→ Request
Express each of the rows below as a JSON list of strings, with one string per line and no strings for blank lines.

→ Extracted data

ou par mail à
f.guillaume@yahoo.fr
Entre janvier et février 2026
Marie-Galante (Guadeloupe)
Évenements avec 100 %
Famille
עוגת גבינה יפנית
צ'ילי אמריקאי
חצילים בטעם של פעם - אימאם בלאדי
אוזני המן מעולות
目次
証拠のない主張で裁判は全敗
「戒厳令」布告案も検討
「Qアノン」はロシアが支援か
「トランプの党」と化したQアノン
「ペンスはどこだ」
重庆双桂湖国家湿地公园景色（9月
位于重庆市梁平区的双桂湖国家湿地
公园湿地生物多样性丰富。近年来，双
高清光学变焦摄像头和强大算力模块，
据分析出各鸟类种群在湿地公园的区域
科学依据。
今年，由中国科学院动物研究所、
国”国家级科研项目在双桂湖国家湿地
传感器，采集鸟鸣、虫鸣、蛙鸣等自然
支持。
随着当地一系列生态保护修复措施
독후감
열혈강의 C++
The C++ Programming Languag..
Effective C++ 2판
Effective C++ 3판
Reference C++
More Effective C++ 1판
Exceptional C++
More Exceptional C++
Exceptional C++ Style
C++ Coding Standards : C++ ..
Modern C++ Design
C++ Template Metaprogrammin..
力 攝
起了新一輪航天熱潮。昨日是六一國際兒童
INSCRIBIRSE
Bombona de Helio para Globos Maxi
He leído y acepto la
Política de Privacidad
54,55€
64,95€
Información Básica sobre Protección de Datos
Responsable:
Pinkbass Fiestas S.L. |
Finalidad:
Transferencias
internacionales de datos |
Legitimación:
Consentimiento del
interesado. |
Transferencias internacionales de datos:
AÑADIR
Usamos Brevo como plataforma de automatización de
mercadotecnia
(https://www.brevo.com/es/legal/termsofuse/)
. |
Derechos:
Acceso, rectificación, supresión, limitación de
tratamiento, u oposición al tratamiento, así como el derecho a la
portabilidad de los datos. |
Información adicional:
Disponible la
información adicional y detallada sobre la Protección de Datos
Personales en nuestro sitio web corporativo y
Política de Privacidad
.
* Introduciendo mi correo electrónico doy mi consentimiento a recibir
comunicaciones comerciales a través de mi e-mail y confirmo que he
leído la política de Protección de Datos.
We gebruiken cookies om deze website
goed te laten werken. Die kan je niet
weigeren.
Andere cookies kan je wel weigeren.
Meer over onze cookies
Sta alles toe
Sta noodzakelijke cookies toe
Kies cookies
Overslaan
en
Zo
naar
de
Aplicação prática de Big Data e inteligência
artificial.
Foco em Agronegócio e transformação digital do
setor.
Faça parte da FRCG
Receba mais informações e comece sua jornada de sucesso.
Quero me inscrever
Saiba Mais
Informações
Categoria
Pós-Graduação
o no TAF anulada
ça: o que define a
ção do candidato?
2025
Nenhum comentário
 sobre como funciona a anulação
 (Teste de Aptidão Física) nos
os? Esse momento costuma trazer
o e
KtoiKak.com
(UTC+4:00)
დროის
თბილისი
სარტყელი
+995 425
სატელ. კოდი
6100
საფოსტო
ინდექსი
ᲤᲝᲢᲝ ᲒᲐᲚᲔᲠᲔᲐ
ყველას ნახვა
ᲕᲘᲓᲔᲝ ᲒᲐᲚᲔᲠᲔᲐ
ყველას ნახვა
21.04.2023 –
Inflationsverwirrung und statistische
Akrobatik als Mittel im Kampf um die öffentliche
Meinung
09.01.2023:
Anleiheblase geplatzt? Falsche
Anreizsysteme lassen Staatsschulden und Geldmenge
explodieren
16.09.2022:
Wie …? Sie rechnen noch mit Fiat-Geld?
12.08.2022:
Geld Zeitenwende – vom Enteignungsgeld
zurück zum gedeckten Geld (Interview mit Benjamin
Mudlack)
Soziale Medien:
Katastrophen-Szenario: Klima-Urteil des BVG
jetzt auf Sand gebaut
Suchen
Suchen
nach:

→ Reply to the exercise
[
  "ou par mail à",
  "f.guillaume@yahoo.fr",
  "Entre janvier et février 2026",
  "Marie-Galante (Guadeloupe)",
  "Évenements avec 100 %",
  "Famille",
  "עוגת גבינה יפנית",
  "צ'ילי אמריקאי",
  "חצילים בטעם של פעם - אימאם בלאדי",
  "אוזני המן מעולות",
  "目次",
  "証拠のない主張で裁判は全敗",
  "「戒厳令」布告案も検討",
  "「Qアノン」はロシアが支援か",
  "「トランプの党」と化したQアノン",
  "「ペンスはどこだ」",
  "重庆双桂湖国家湿地公园景色（9月",
  "位于重庆市梁平区的双桂湖国家湿地",
  "公园湿地生物多样性丰富。近年来，双",
  "高清光学变焦摄像头和强大算力模块，",
  "据分析出各鸟类种群在湿地公园的区域",
  "科学依据。",
  "今年，由中国科学院动物研究所、",
  "国”国家级科研项目在双桂湖国家湿地",
  "传感器，采集鸟鸣、虫鸣、蛙鸣等自然",
  "支持。",
  "随着当地一系列生态保护修复措施",
  "독후감",
  "열혈강의 C++",
  "The C++ Programming Languag..",
  "Effective C++ 2판",
  "Effective C++ 3판",
  "Reference C++",
  "More Effective C++ 1판",
  "Exceptional C++",
  "More Exceptional C++",
  "Exceptional C++ Style",
  "C++ Coding Standards : C++ ..",
  "Modern C++ Design",
  "C++ Template Metaprogrammin..",
  "力 攝",
  "起了新一輪航天熱潮。昨日是六一國際兒童",
  "INSCRIBIRSE",
  "Bombona de Helio para Globos Maxi",
  "He leído y acepto la",
  "Política de Privacidad",
  "54,55€",
  "64,95€",
  "Información Básica sobre Protección de Datos",
  "Responsable:",
  "Pinkbass Fiestas S.L. |",
  "Finalidad:",
  "Transferencias",
  "internacionales de datos |",
  "Legitimación:",
  "Consentimiento del",
  "interesado. |",
  "Transferencias internacionales de datos:",
  "AÑADIR",
  "Usamos Brevo como plataforma de automatización de",
  "mercadotecnia",
  "(https://www.brevo.com/es/legal/termsofuse/)",
  ". |",
  "Derechos:",
  "Acceso, rectificación, supresión, limitación de",
  "tratamiento, u oposición al tratamiento, así como el derecho a la",
  "portabilidad de los datos. |",
  "Información adicional:",
  "Disponible la",
  "información adicional y detallada sobre la Protección de Datos",
  "Personales en nuestro sitio web corporativo y",
  "Política de Privacidad",
  ".",
  "* Introduciendo mi correo electrónico doy mi consentimiento a recibir",
  "comunicaciones comerciales a través de mi e-mail y confirmo que he",
  "leído la política de Protección de Datos.",
  "We gebruiken cookies om deze website",
  "goed te laten werken. Die kan je niet",
  "weigeren.",
  "Andere cookies kan je wel weigeren.",
  "Meer over onze cookies",
  "Sta alles toe",
  "Sta noodzakelijke cookies toe",
  "Kies cookies",
  "Overslaan",
  "en",
  "Zo",
  "naar",
  "de",
  "Aplicação prática de Big Data e inteligência",
  "artificial.",
  "Foco em Agronegócio e transformação digital do",
  "setor.",
  "Faça parte da FRCG",
  "Receba mais informações e comece sua jornada de sucesso.",
  "Quero me inscrever",
  "Saiba Mais",
  "Informações",
  "Categoria",
  "Pós-Graduação",
  "o no TAF anulada",
  "ça: o que define a",
  "ção do candidato?",
  "2025",
  "Nenhum comentário",
  " sobre como funciona a anulação",
  " (Teste de Aptidão Física) nos",
  "os? Esse momento costuma trazer",
  "o e",
  "KtoiKak.com",
  "(UTC+4:00)",
  "დროის",
  "თბილისი",
  "სარტყელი",
  "+995 425",
  "სატელ. კოდი",
  "6100",
  "საფოსტო",
  "ინდექსი",
  "ᲤᲝᲢᲝ ᲒᲐᲚᲔᲠᲔᲐ",
  "ყველას ნახვა",
  "ᲕᲘᲓᲔᲝ ᲒᲐᲚᲔᲠᲔᲐ",
  "ყველას ნახვა",
  "21.04.2023 –",
  "Inflationsverwirrung und statistische",
  "Akrobatik als Mittel im Kampf um die öffentliche",
  "Meinung",
  "09.01.2023:",
  "Anleiheblase geplatzt? Falsche",
  "Anreizsysteme lassen Staatsschulden und Geldmenge",
  "explodieren",
  "16.09.2022:",
  "Wie …? Sie rechnen noch mit Fiat-Geld?",
  "12.08.2022:",
  "Geld Zeitenwende – vom Enteignungsgeld",
  "zurück zum gedeckten Geld (Interview mit Benjamin",
  "Mudlack)",
  "Soziale Medien:",
  "Katastrophen-Szenario: Klima-Urteil des BVG",
  "jetzt auf Sand gebaut",
  "Suchen",
  "Suchen",
  "nach:"
]